Astonished & Amazed
Teaching With Authority
When Jesus taught, it was like nothing anyone had ever heard.
Great crowds gathered wherever he went, hanging on his every word. He taught about God in a way that everyone could understand, and yet his words had a mysterious depth. He wasn’t afraid to condemn sin and to call his listeners back to God. He preached these religious and moral truths with an unparalleled insight into the human heart. But one aspect of his teaching was truly shocking to his listeners.
The people were astonished that Jesus taught with authority.
In the beginning of Mark’s gospel, Jesus and his disciples traveled to Capernaum, a town beside the Sea of Galilee. On the Sabbath day, when people gathered to worship God, Jesus began to teach in the synagogue. His listeners were “astounded at his teaching, for he taught them as one having authority, and not as the scribes.” (Mark 1:22) His fame began to spread throughout the surrounding region.
Jewish teachers usually relied on the authority of others.
Moses was revered as the greatest lawgiver in Israel’s history, yet he was not sharing his own wisdom, but rather what he received from God. This is why he and the other Israelite prophets usually prefaced their words with phrases like “God says” or “Thus says the Lord.” Similarly, in the days of Jesus, religious leaders such as the scribes would not teach from their own authority, but would constantly refer back to Moses and others who had gone before them.
Jesus taught as if he did not need any authority besides himself.

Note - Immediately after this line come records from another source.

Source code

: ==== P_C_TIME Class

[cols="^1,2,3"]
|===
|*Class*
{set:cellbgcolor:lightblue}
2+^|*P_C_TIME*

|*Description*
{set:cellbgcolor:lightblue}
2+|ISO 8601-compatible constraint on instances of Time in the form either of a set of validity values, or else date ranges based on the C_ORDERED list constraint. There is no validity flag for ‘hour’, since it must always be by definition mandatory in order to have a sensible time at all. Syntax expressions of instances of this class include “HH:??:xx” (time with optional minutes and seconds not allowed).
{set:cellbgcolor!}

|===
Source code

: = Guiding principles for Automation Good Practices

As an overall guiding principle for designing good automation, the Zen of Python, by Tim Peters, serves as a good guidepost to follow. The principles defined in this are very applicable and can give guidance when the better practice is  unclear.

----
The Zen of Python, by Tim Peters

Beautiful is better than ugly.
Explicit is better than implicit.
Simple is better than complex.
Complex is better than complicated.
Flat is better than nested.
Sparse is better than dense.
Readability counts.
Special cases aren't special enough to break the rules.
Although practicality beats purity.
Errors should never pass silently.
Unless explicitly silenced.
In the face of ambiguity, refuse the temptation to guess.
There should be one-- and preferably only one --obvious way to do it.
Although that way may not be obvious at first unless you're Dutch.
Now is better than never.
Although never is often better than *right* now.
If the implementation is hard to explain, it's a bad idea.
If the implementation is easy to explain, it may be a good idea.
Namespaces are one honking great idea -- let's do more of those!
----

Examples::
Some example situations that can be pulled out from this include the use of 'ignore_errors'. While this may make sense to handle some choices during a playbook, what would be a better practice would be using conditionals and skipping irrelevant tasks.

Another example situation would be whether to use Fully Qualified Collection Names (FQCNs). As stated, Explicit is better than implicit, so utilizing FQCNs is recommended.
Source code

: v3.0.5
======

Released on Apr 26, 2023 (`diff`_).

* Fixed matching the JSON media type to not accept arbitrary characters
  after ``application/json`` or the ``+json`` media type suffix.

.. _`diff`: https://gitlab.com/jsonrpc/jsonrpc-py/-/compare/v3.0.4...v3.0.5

He did not usually support his preaching with appeals to Moses or the prophets. He actually does the opposite: changing or adding to the law received from Moses. On multiple occasions during his famous Sermon on the Mount, for example, Jesus references Mosaic law and then declares, “But I say this.” (Matthew 5) In his teaching, Jesus calls his listeners to reconsider some of the most sacred aspects of their religious identity, such as the Temple and the Sabbath day.
Jesus acts as if he is the lawgiver, not merely its interpreter.
In our day, there would be an uproar if a NFL referee said, “The rulebook says that field goals are worth three points, but I declare they are now worth ten.” For his Jewish audience, the actions of Jesus are much more revolutionary. He is presenting himself as the new Moses, and even greater than Moses. Since the law was given to the Israelites by God himself, only God can change it. And yet this is precisely what Jesus does, as if he were God standing in their midst.
The teachings of Jesus still astonish and amaze us today.
When we take the time to read the gospels for ourselves, Jesus is revealed to be much more than the friendly teacher he is portrayed to be in popular imagination. He reveals the deepest truths about God and about how we are to live. The crowds press around him because their hearts yearn for truth and to be united with God. Two thousand years later, our hearts still ache with these same desires, and the teachings of Jesus resonate as powerfully as ever.